Developing a HIPAA Compliance Program
The Department of Health and Human Services requires healthcare organizations, including behavioral health providers, to implement a HIPAA compliance program to ensure protected health information privacy and security. An effective HIPAA compliance program consists of self-audits, gap identification and remediation, policies and procedures, employee training, business associate management, and incident response.
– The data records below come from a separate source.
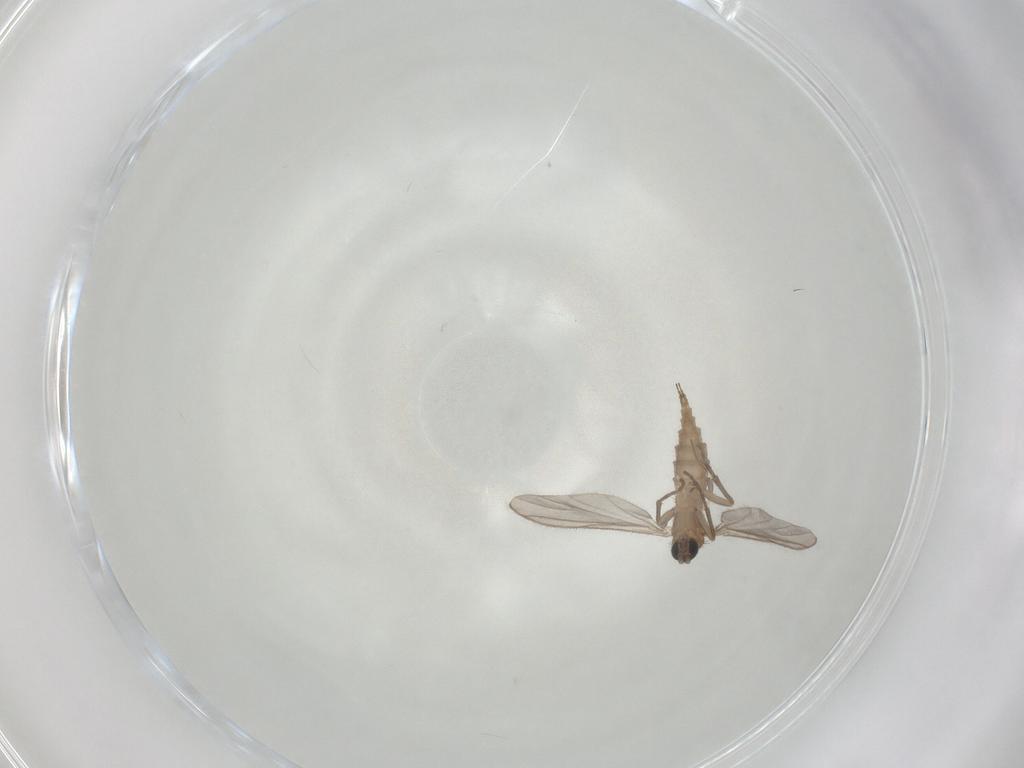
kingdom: Animalia
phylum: Arthropoda
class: Insecta
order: Diptera
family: Sciaridae
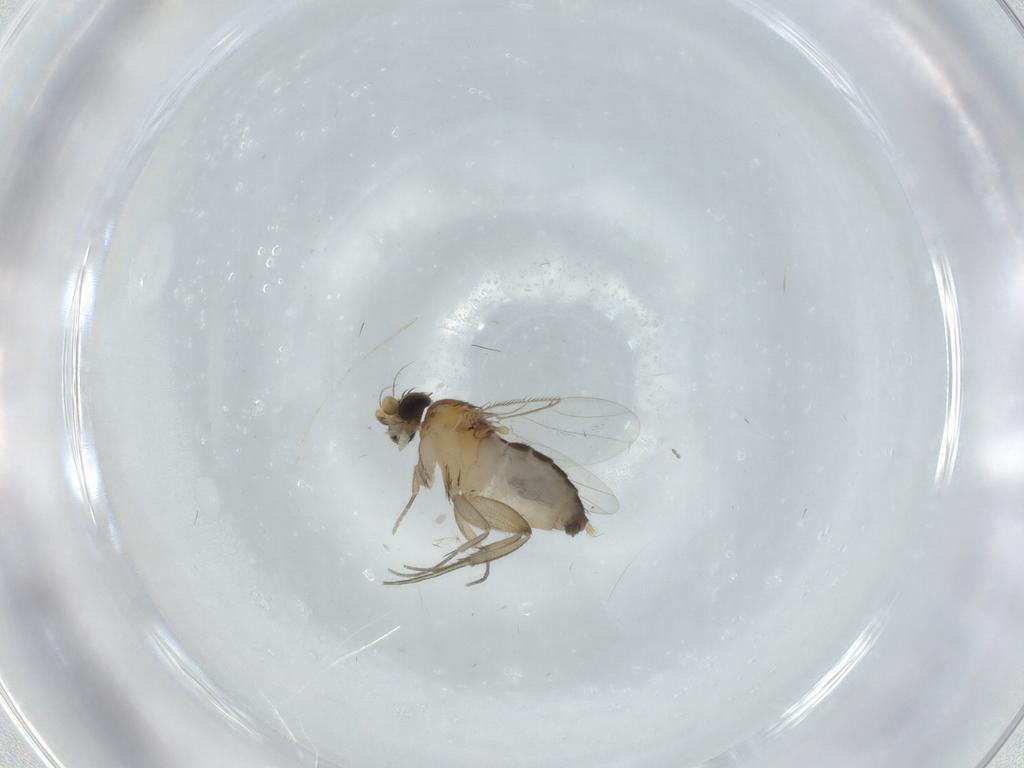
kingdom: Animalia
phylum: Arthropoda
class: Insecta
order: Diptera
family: Phoridae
- Self-audits. Behavioral health providers are required to conduct six self-audits annually. These audits include IT Risk Analysis Questionnaire, Security Standards, HITECH Subtitle D, Asset and Device, Physical Site, and Privacy Assessment. The purpose of conducting self-audits is to measure current privacy, security, and breach notification practices against HIPAA standards.
- Gap identification and remediation. Through the completion of self-audits, gaps in current practices are identified. These gaps, also known as risks and vulnerabilities, must be addressed with remediation plans. Remediation plans should be specific and include how deficiencies will be addressed and timelines for remediation.
- Policies and procedures. Policies and procedures create guidelines for the proper uses and disclosures of PHI, how PHI is protected, and how and when to report a PHI breach. Policies and procedures must be customized for each organization to account for nuances in the way the business operates. They must also be reviewed annually and adjusted should there be any changes to business operations.
- Employee training. To ensure that employees are aware of HIPAA requirements and their organization’s policies and procedures, they must be trained annually. Effective training enables employees to ask questions when they don’t understand the training material and legally attest that they agree to abide by the training when they do understand it.
- Business associate management. The HHS requires behavioral health providers to assess their business associates’ HIPAA compliance before contracting them. This can be done by sending them a vendor questionnaire, similar to self-audits. The business associate must agree to remediate their deficiencies before working with them. Additionally, it is required to have a signed business associate agreement with each business associate before sharing PHI with them. A business associate agreement is a legal document that requires each signing party to be HIPAA compliant and maintain their compliance.
- Incident management. Any breach that affects the privacy or security of PHI must be reported. This includes unauthorized use or disclosure of PHI, hacking incidents, loss or theft of paper records, and loss or theft of unencrypted devices containing PHI. TBHI also discussed 8 common HIPAA violations that increase legal risk in previous blogs. Breaches affecting less than 500 patients must be reported to the HHS’ Office for Civil Rights (OCR) and affected patients. Breaches affecting 500 or more patients must be reported to HHS’ OCR, affected patients, and local media outlets.